* _Assigned task_
For the records that follow, please set down exactly the lines between the one holding "X121950000Y-121590000D03*" and the one holding "X133350000Y-117590000D03*", inclusive, and only those.

* _Supplied records_
───
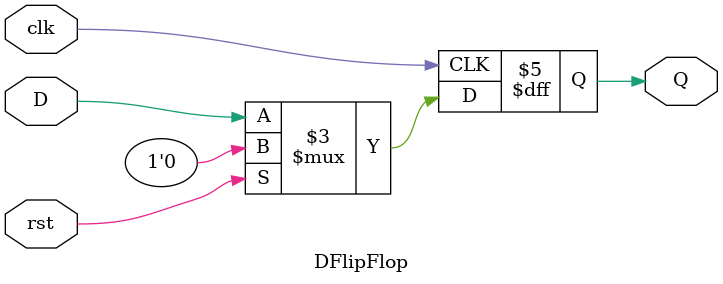
<source format=v>
`timescale 1ns / 1ps

module DFlipFlop (
    input      clk,
    input      rst,
    input      D,
    output reg Q
    ); 
    always @ (posedge clk) 
        if (rst) begin 
            Q <= 1'b0; 
        end else begin 
            Q <= D; 
    end 
endmodule 
</source>
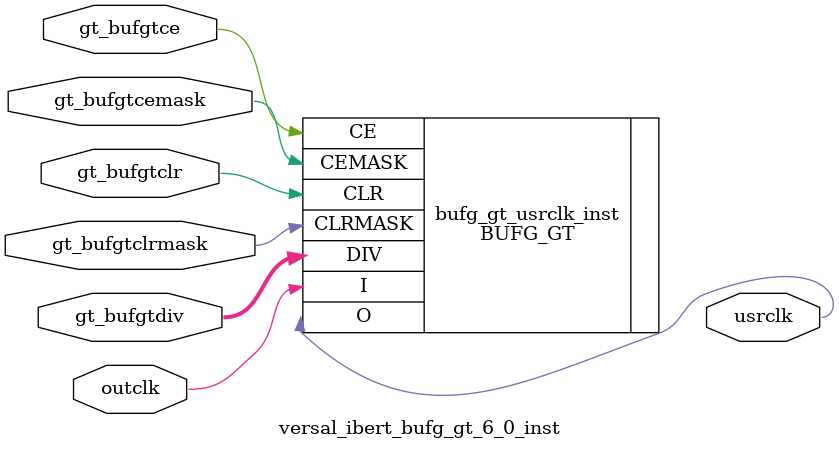
<source format=v>




`timescale 1ns / 1ps



module versal_ibert_bufg_gt_6_0_inst  (
    input outclk,
    input gt_bufgtce,
    input gt_bufgtcemask,
    input gt_bufgtclr,
    input gt_bufgtclrmask,
    input [2:0] gt_bufgtdiv,
    output usrclk
    );
     
      wire sync_ce;
      wire sync_clr;

      //BUFG_GT_SYNC sync_clr_ce (.CESYNC(sync_ce), .CLRSYNC(sync_clr), .CE(gt_bufgtce), .CLK(outclk), .CLR(gt_bufgtclr));
    //assign usrclk = outclk;
      BUFG_GT #(
        .SIM_DEVICE ("VERSAL_PREMIUM")
      ) bufg_gt_usrclk_inst (
        .CE      (gt_bufgtce),
        .CEMASK  (gt_bufgtcemask),
        .CLR     (gt_bufgtclr),
        .CLRMASK (gt_bufgtclrmask),
        .DIV     (gt_bufgtdiv),
        .I       (outclk),
        .O       (usrclk)
      );
endmodule
//------}

</source>
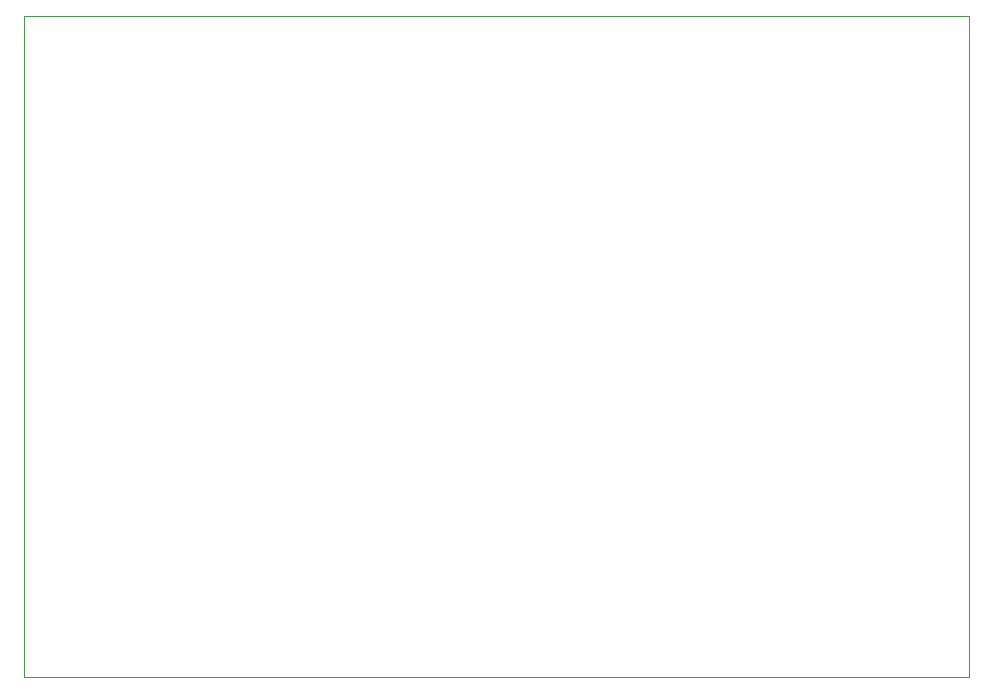
<source format=gbr>
%FSLAX34Y34*%
%MOMM*%
%LNOUTLINE*%
G71*
G01*
%ADD10C,0.002*%
%LPD*%
G54D10*
X-241300Y333251D02*
X558700Y333251D01*
X558700Y-226749D01*
X-241300Y-226749D01*
X-241300Y333251D01*
M02*

</source>
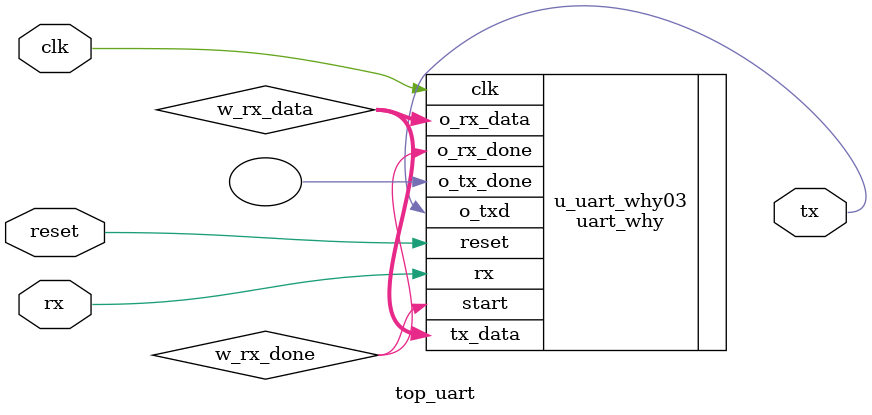
<source format=v>
`timescale 1ns / 1ps

module top_uart(
    input clk,
    input reset,
    input rx,
    output tx
    );

    wire w_rx_done;
    wire [7:0] w_rx_data;

    uart_why u_uart_why03(
        // globla signal
        .clk(clk),
        .reset(reset),
        // tx signal
        .start(w_rx_done),
        .tx_data(w_rx_data),
        .o_txd(tx),
        .o_tx_done(), // no connect
        // rx signal
        .rx(rx),
        .o_rx_data(w_rx_data),
        .o_rx_done(w_rx_done)
    );
endmodule

</source>
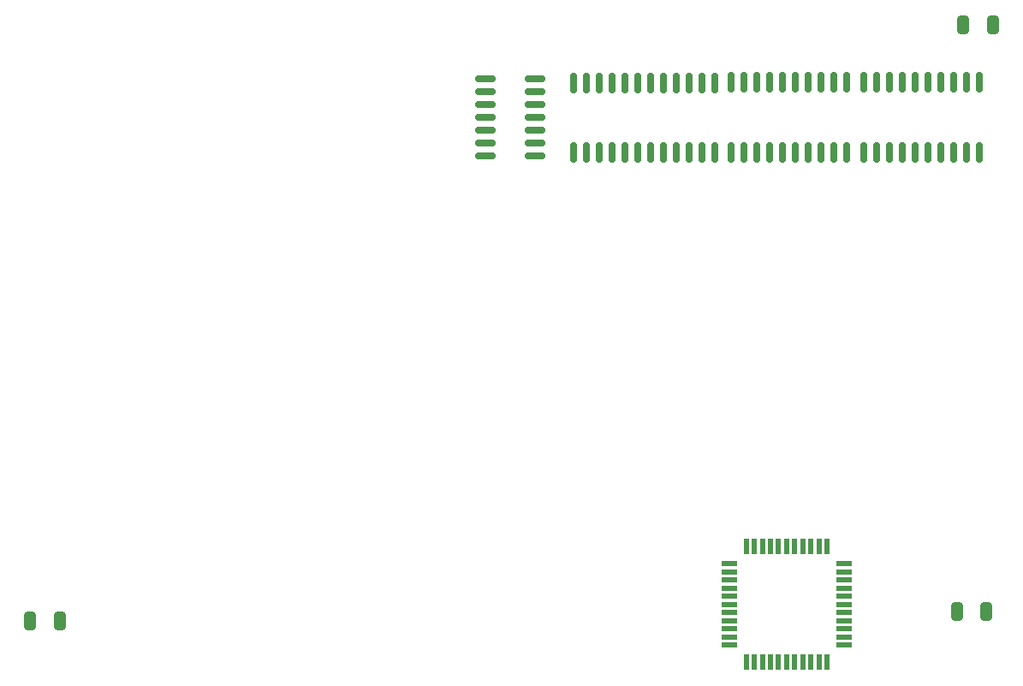
<source format=gbr>
%TF.GenerationSoftware,KiCad,Pcbnew,8.0.5-8.0.5-0~ubuntu22.04.1*%
%TF.CreationDate,2024-10-04T17:06:24+02:00*%
%TF.ProjectId,6502_6800_CPU,36353032-5f36-4383-9030-5f4350552e6b,rev?*%
%TF.SameCoordinates,Original*%
%TF.FileFunction,Paste,Top*%
%TF.FilePolarity,Positive*%
%FSLAX46Y46*%
G04 Gerber Fmt 4.6, Leading zero omitted, Abs format (unit mm)*
G04 Created by KiCad (PCBNEW 8.0.5-8.0.5-0~ubuntu22.04.1) date 2024-10-04 17:06:24*
%MOMM*%
%LPD*%
G01*
G04 APERTURE LIST*
G04 Aperture macros list*
%AMRoundRect*
0 Rectangle with rounded corners*
0 $1 Rounding radius*
0 $2 $3 $4 $5 $6 $7 $8 $9 X,Y pos of 4 corners*
0 Add a 4 corners polygon primitive as box body*
4,1,4,$2,$3,$4,$5,$6,$7,$8,$9,$2,$3,0*
0 Add four circle primitives for the rounded corners*
1,1,$1+$1,$2,$3*
1,1,$1+$1,$4,$5*
1,1,$1+$1,$6,$7*
1,1,$1+$1,$8,$9*
0 Add four rect primitives between the rounded corners*
20,1,$1+$1,$2,$3,$4,$5,0*
20,1,$1+$1,$4,$5,$6,$7,0*
20,1,$1+$1,$6,$7,$8,$9,0*
20,1,$1+$1,$8,$9,$2,$3,0*%
G04 Aperture macros list end*
%ADD10RoundRect,0.250000X-0.325000X-0.650000X0.325000X-0.650000X0.325000X0.650000X-0.325000X0.650000X0*%
%ADD11R,1.500000X0.550000*%
%ADD12R,0.550000X1.500000*%
%ADD13RoundRect,0.150000X0.150000X-0.837500X0.150000X0.837500X-0.150000X0.837500X-0.150000X-0.837500X0*%
%ADD14RoundRect,0.150000X-0.150000X0.837500X-0.150000X-0.837500X0.150000X-0.837500X0.150000X0.837500X0*%
%ADD15RoundRect,0.150000X-0.825000X-0.150000X0.825000X-0.150000X0.825000X0.150000X-0.825000X0.150000X0*%
G04 APERTURE END LIST*
D10*
%TO.C,C8*%
X144471600Y-121462800D03*
X147421600Y-121462800D03*
%TD*%
D11*
%TO.C,U9*%
X121950000Y-124790000D03*
X121950000Y-123990000D03*
X121950000Y-123190000D03*
X121950000Y-122390000D03*
X121950000Y-121590000D03*
X121950000Y-120790000D03*
X121950000Y-119990000D03*
X121950000Y-119190000D03*
X121950000Y-118390000D03*
X121950000Y-117590000D03*
X121950000Y-116790000D03*
D12*
X123650000Y-115090000D03*
X124450000Y-115090000D03*
X125250000Y-115090000D03*
X126050000Y-115090000D03*
X126850000Y-115090000D03*
X127650000Y-115090000D03*
X128450000Y-115090000D03*
X129250000Y-115090000D03*
X130050000Y-115090000D03*
X130850000Y-115090000D03*
X131650000Y-115090000D03*
D11*
X133350000Y-116790000D03*
X133350000Y-117590000D03*
X133350000Y-118390000D03*
X133350000Y-119190000D03*
X133350000Y-119990000D03*
X133350000Y-120790000D03*
X133350000Y-121590000D03*
X133350000Y-122390000D03*
X133350000Y-123190000D03*
X133350000Y-123990000D03*
X133350000Y-124790000D03*
D12*
X131650000Y-126490000D03*
X130850000Y-126490000D03*
X130050000Y-126490000D03*
X129250000Y-126490000D03*
X128450000Y-126490000D03*
X127650000Y-126490000D03*
X126850000Y-126490000D03*
X126050000Y-126490000D03*
X125250000Y-126490000D03*
X124450000Y-126490000D03*
X123650000Y-126490000D03*
%TD*%
D13*
%TO.C,U4*%
X135255000Y-76106500D03*
X136525000Y-76106500D03*
X137795000Y-76106500D03*
X139065000Y-76106500D03*
X140335000Y-76106500D03*
X141605000Y-76106500D03*
X142875000Y-76106500D03*
X144145000Y-76106500D03*
X145415000Y-76106500D03*
X146685000Y-76106500D03*
X146685000Y-69181500D03*
X145415000Y-69181500D03*
X144145000Y-69181500D03*
X142875000Y-69181500D03*
X141605000Y-69181500D03*
X140335000Y-69181500D03*
X139065000Y-69181500D03*
X137795000Y-69181500D03*
X136525000Y-69181500D03*
X135255000Y-69181500D03*
%TD*%
%TO.C,U3*%
X122174000Y-76106500D03*
X123444000Y-76106500D03*
X124714000Y-76106500D03*
X125984000Y-76106500D03*
X127254000Y-76106500D03*
X128524000Y-76106500D03*
X129794000Y-76106500D03*
X131064000Y-76106500D03*
X132334000Y-76106500D03*
X133604000Y-76106500D03*
X133604000Y-69181500D03*
X132334000Y-69181500D03*
X131064000Y-69181500D03*
X129794000Y-69181500D03*
X128524000Y-69181500D03*
X127254000Y-69181500D03*
X125984000Y-69181500D03*
X124714000Y-69181500D03*
X123444000Y-69181500D03*
X122174000Y-69181500D03*
%TD*%
D14*
%TO.C,U2*%
X120523000Y-69215000D03*
X119253000Y-69215000D03*
X117983000Y-69215000D03*
X116713000Y-69215000D03*
X115443000Y-69215000D03*
X114173000Y-69215000D03*
X112903000Y-69215000D03*
X111633000Y-69215000D03*
X110363000Y-69215000D03*
X109093000Y-69215000D03*
X107823000Y-69215000D03*
X106553000Y-69215000D03*
X106553000Y-76140000D03*
X107823000Y-76140000D03*
X109093000Y-76140000D03*
X110363000Y-76140000D03*
X111633000Y-76140000D03*
X112903000Y-76140000D03*
X114173000Y-76140000D03*
X115443000Y-76140000D03*
X116713000Y-76140000D03*
X117983000Y-76140000D03*
X119253000Y-76140000D03*
X120523000Y-76140000D03*
%TD*%
D10*
%TO.C,C3*%
X145083000Y-63500000D03*
X148033000Y-63500000D03*
%TD*%
%TO.C,C7*%
X52832000Y-122428000D03*
X55782000Y-122428000D03*
%TD*%
D15*
%TO.C,U5*%
X97834001Y-68834000D03*
X97834001Y-70104000D03*
X97834001Y-71374000D03*
X97834001Y-72644000D03*
X97834001Y-73914000D03*
X97834001Y-75184000D03*
X97834001Y-76454000D03*
X102784001Y-76454000D03*
X102784001Y-75184000D03*
X102784001Y-73914000D03*
X102784001Y-72644000D03*
X102784001Y-71374000D03*
X102784001Y-70104000D03*
X102784001Y-68834000D03*
%TD*%
M02*

</source>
───
* _Solution to the problem_
X121950000Y-121590000D03*
X121950000Y-120790000D03*
X121950000Y-119990000D03*
X121950000Y-119190000D03*
X121950000Y-118390000D03*
X121950000Y-117590000D03*
X121950000Y-116790000D03*
D12*
X123650000Y-115090000D03*
X124450000Y-115090000D03*
X125250000Y-115090000D03*
X126050000Y-115090000D03*
X126850000Y-115090000D03*
X127650000Y-115090000D03*
X128450000Y-115090000D03*
X129250000Y-115090000D03*
X130050000Y-115090000D03*
X130850000Y-115090000D03*
X131650000Y-115090000D03*
D11*
X133350000Y-116790000D03*
X133350000Y-117590000D03*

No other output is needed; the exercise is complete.